Le Premier ministre du Luxembourg, Jean-Claude Juncker, a qualifié d'"incompréhensible" vendredi le fait que son pays ait été inscrit la veille sur une liste "grise" de paradis fiscaux de l'OCDE, dans la foulée du G20, et regretté l'absence de mise en cause des Etats-Unis.
"Je trouve le traitement qui est réservé à certains Etats un peu incompréhensible", a déclaré M. Juncker, à son arrivée à Prague à une réunion du forum des ministres des Finances de la zone euro (Eurogroupe) qu'il préside.
Il réagissait aux listes sur les paradis fiscaux publiées la veille, juste après le sommet, par l'Organisation de coopération et de développement économiques (OCDE).
Si le Luxembourg a échappé à la liste noire, il figure toutefois sur une liste dite "grise" de 38 pays, avec la Suisse, l'Autriche, la Belgique, le Liechtenstein, Monaco, les Bermudes ou les îles Caïmans. Selon l'organisation, ces Etats se sont certes engagés à respecter les critères internationaux en matière de transparence bancaire et fiscale mais ne les ont pas "substantiellement" appliqués.
M. Juncker a de nouveau critiqué le fait que les Américains aient échappé à tout reproche dans ce domaine.
Sur les listes de l'OCDE, "j'ai constaté que certains Etats des Etats-Unis n'y figurent pas", a-t-il dit.
Mardi à Bruxelles, devant le Parlement européen, M. Juncker avait nommément cité le Delaware, le Wyoming et le Nevada comme des paradis fiscaux.
En raison de sa fiscalité très faible (pas d'impôts sur les bénéfices), le Delaware est un Etat très prisé des sociétés off-shore qui y établissent leur siège social sans y exercer aucune activité. Aujourd'hui, plus de la moitié des 500 plus grosses fortunes et 43% des sociétés cotées à la Bourse de New York y sont domiciliées.
La Suisse a également "déploré" vendredi son inscription sur la liste grise de l'OCDE, et "désapprouvé le procédé".
Le Luxembourg, la Suisse mais aussi l'Autriche et la Belgique, qui en Europe pratiquent encore le secret bancaire, ont tous fait des concessions juste avant le G20 en matière de transparence bancaire dans l'espoir d'éviter d'être mis au ban de la communauté internationale.

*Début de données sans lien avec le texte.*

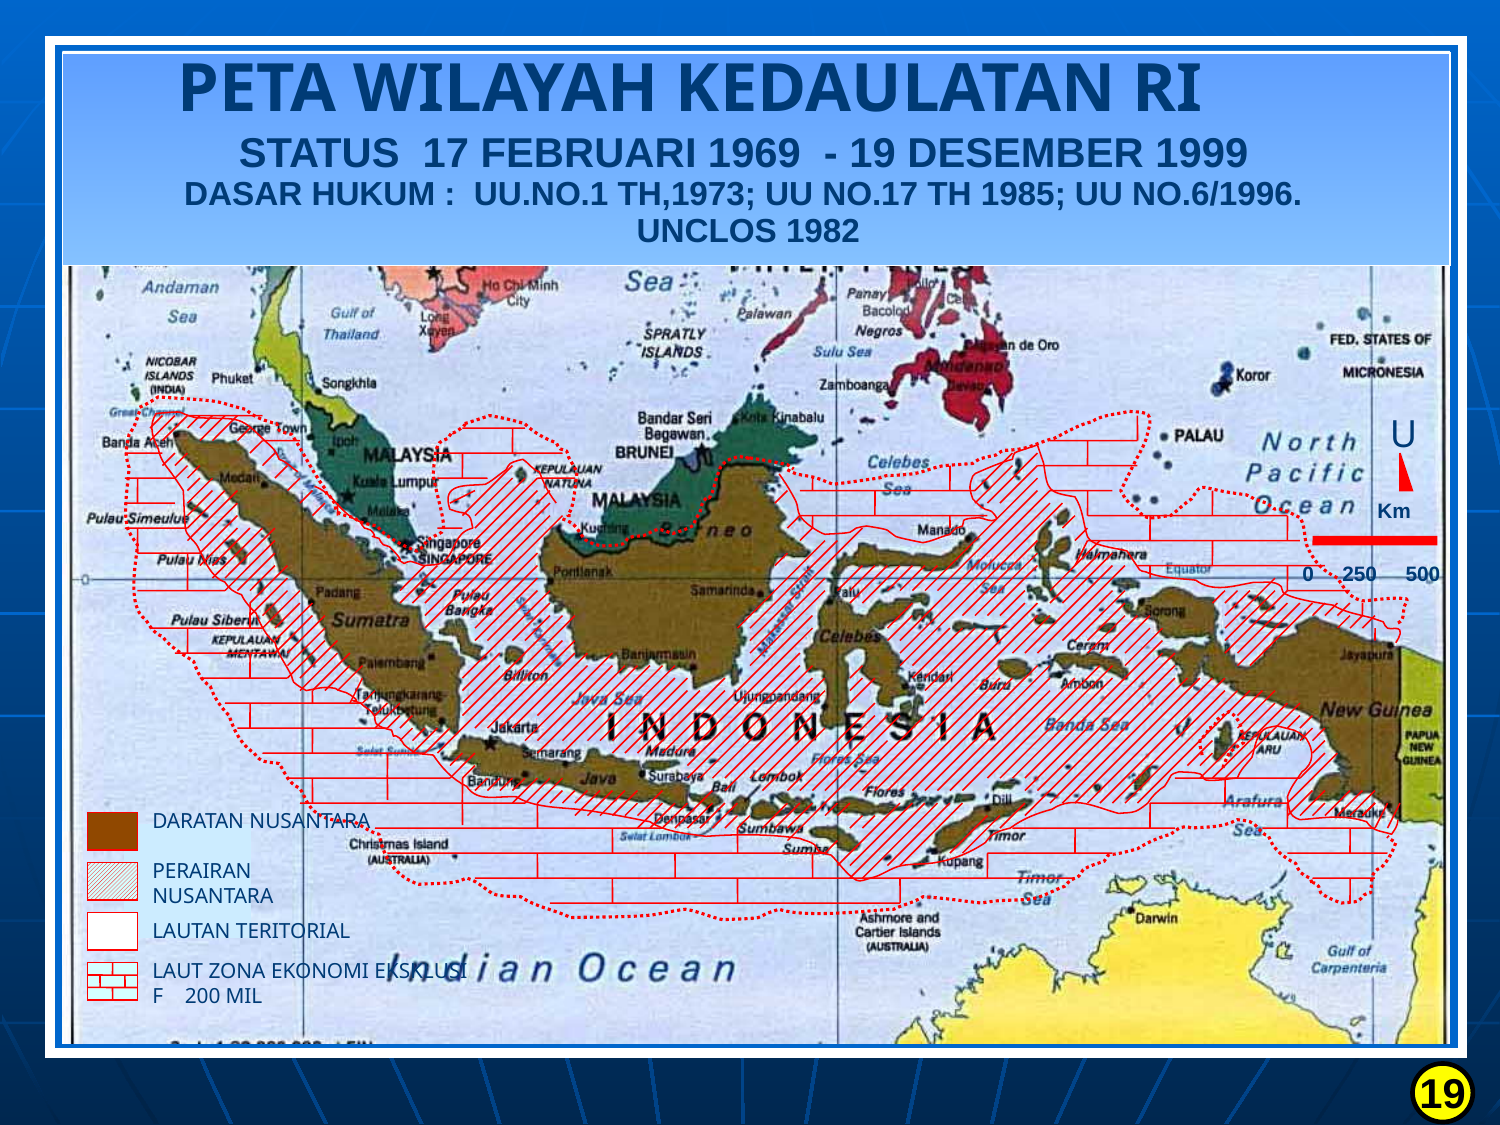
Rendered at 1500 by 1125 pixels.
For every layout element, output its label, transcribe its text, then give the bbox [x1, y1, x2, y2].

text_box STATUS 17 FEBRUARI 1969 - 19 DESEMBER 1999 DASAR HUKUM : UU.NO.1 TH,1973; UU NO.17 TH 1985; UU NO.6/1996. UNCLOS 1982 [162, 140, 1325, 254]
picture [62, 265, 1451, 1044]
text_box [62, 53, 1450, 265]
text_box PETA WILAYAH KEDAULATAN RI [162, 37, 1338, 133]
text_box 0 250 500 [1454, 553, 1463, 593]
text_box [1412, 1059, 1474, 1125]
text_box [49, 40, 1463, 1054]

La Belgique a annoncé la disparition de son secret bancaire dès 2010, au lieu de 2011 comme prévu jusqu'ici. Les autres pays ont seulement assoupli leur législation en acceptant d'échanger des informations avec les autres pays, en cas de soupçons de fraude, et en renégociant des accords fiscaux.

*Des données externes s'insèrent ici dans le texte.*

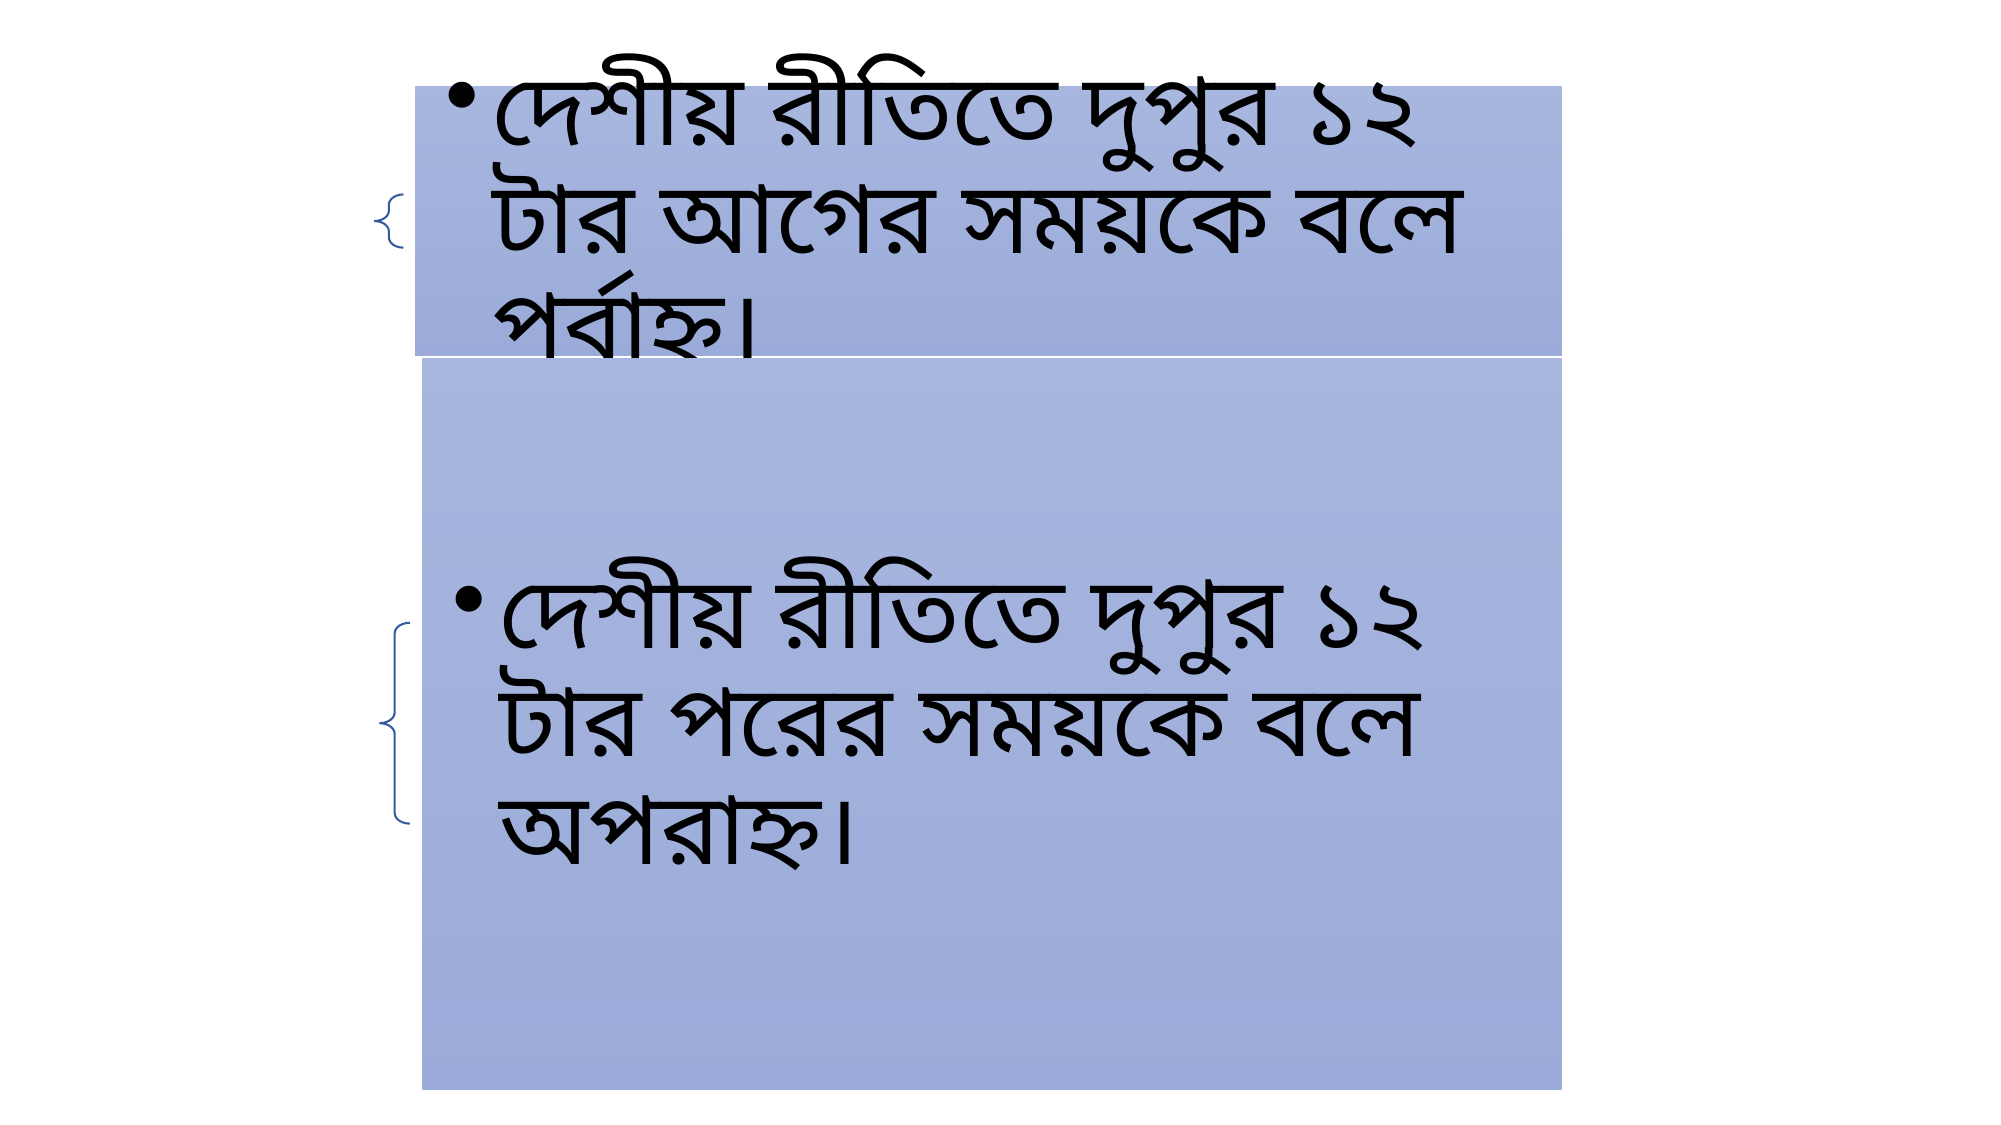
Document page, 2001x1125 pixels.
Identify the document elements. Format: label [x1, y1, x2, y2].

text_box [228, 85, 1562, 1090]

Le ministre autrichien des Finances Josef Pröll s'est dit lui plutôt satisfait vendredi à Prague que son pays se retrouve sur une liste grise et pas noire. "C'est la preuve que nous avons fait un pas dans la bonne direction", a-t-il dit, tout en assurant que le secret bancaire autrichien ne serait pas pas "affecté".

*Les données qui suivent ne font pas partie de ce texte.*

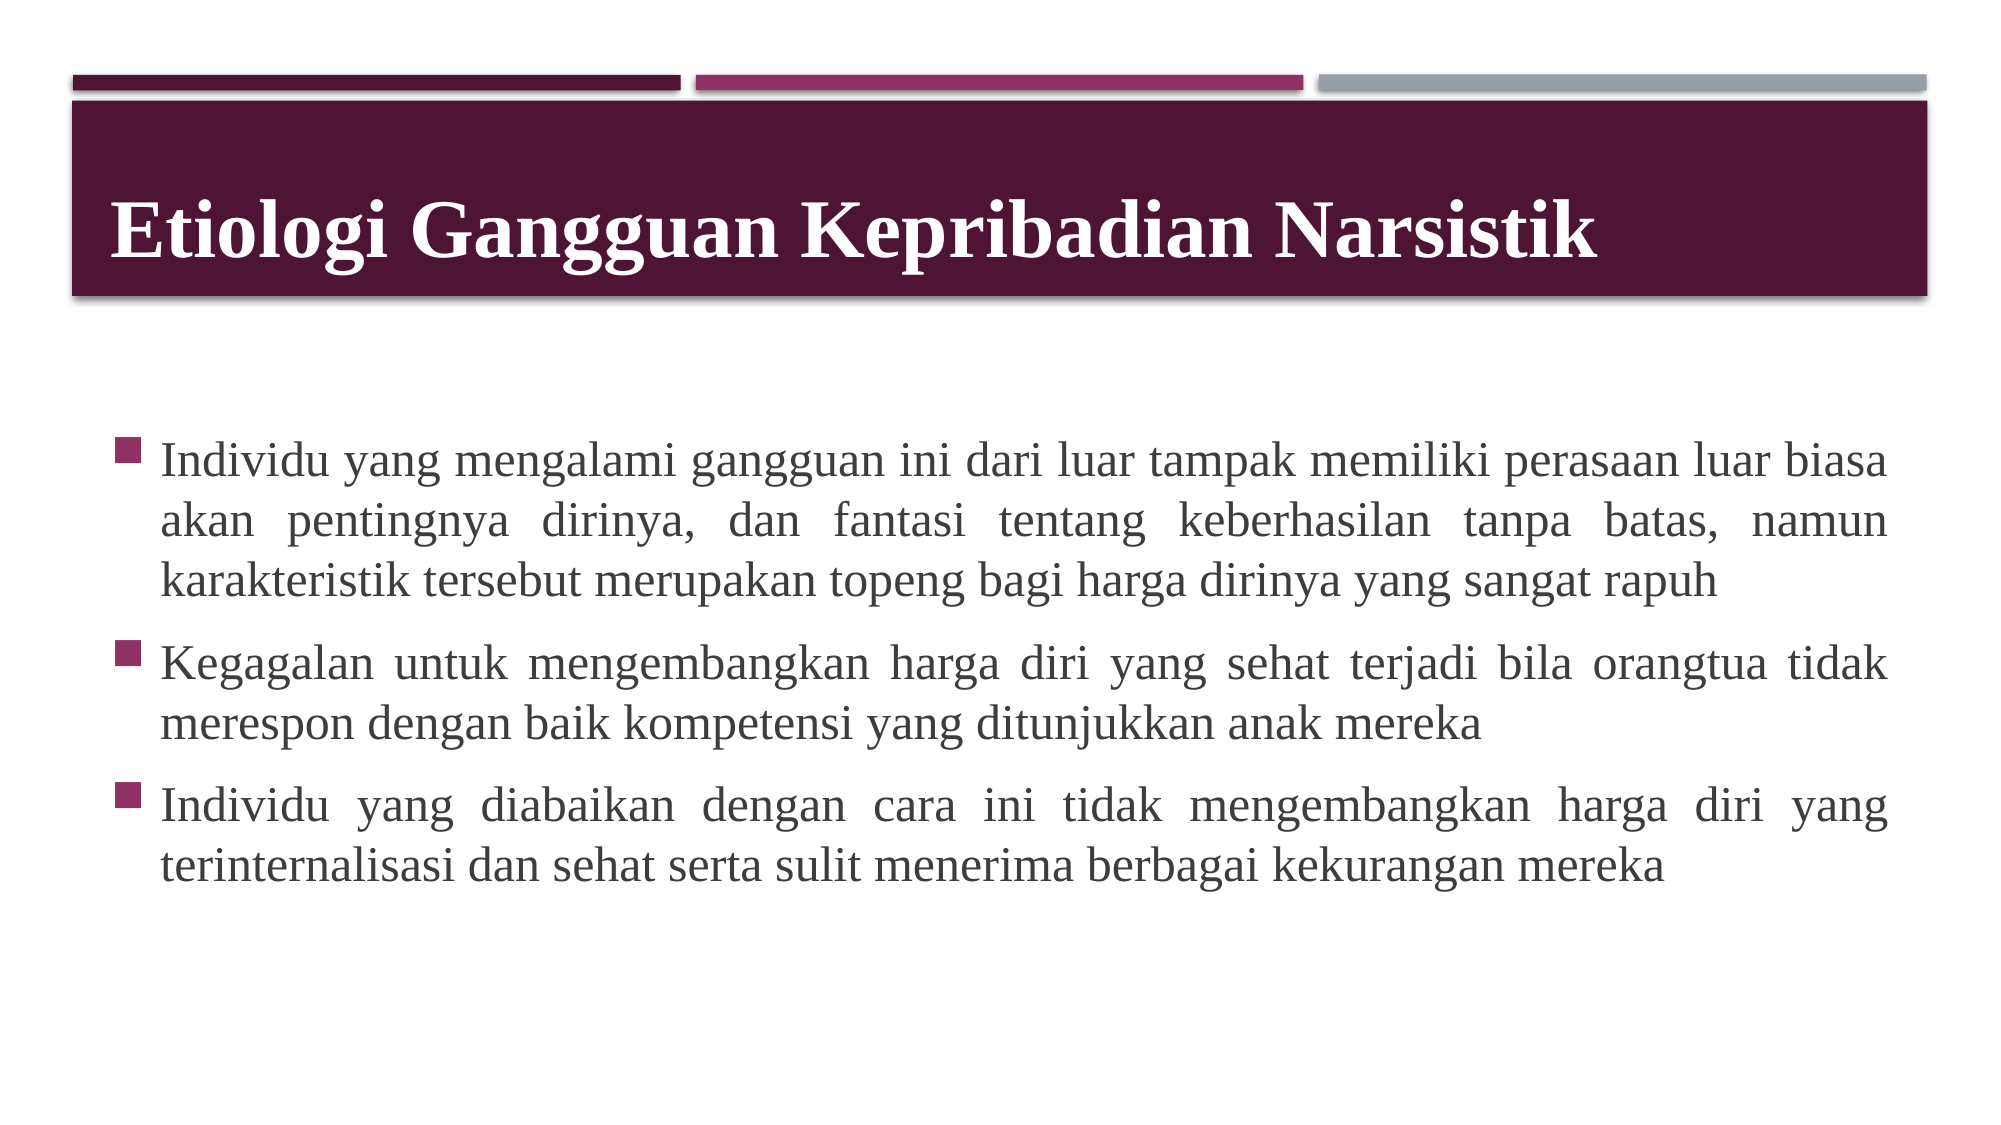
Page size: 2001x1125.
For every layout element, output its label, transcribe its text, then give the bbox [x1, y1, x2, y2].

title Etiologi Gangguan Kepribadian Narsistik [95, 115, 1905, 282]
list Individu yang mengalami gangguan ini dari luar tampak memiliki perasaan luar biasa akan pentingnya dirinya, dan fantasi tentang keberhasilan tanpa batas, namun karakteristik tersebut merupakan topeng bagi harga dirinya yang sangat rapuh Kegagalan untuk mengembangkan harga diri yang sehat terjadi bila orangtua tidak merespon dengan baik kompetensi yang ditunjukkan anak mereka Individu yang diabaikan dengan cara ini tidak mengembangkan harga diri yang terinternalisasi dan sehat serta sulit menerima berbagai kekurangan mereka [95, 357, 1905, 962]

Des propos en contradiction avec l'intention affichée jeudi par les dirigeants du G20. Dans leur communiqué final, ils ont en effet estimé que "l'ère du secret bancaire est terminée".
Le ministre allemand des Finances, Peer Steinbrück, a parlé de son côté de "gigantesque progrès" au G20 sur les paradis fiscaux. "On ne peut pas permettre que des contribuables allemands soient invités à placer des capitaux dans ces paradis fiscaux avec l'intention claire de nous tromper, vous et moi", a-t-il dit.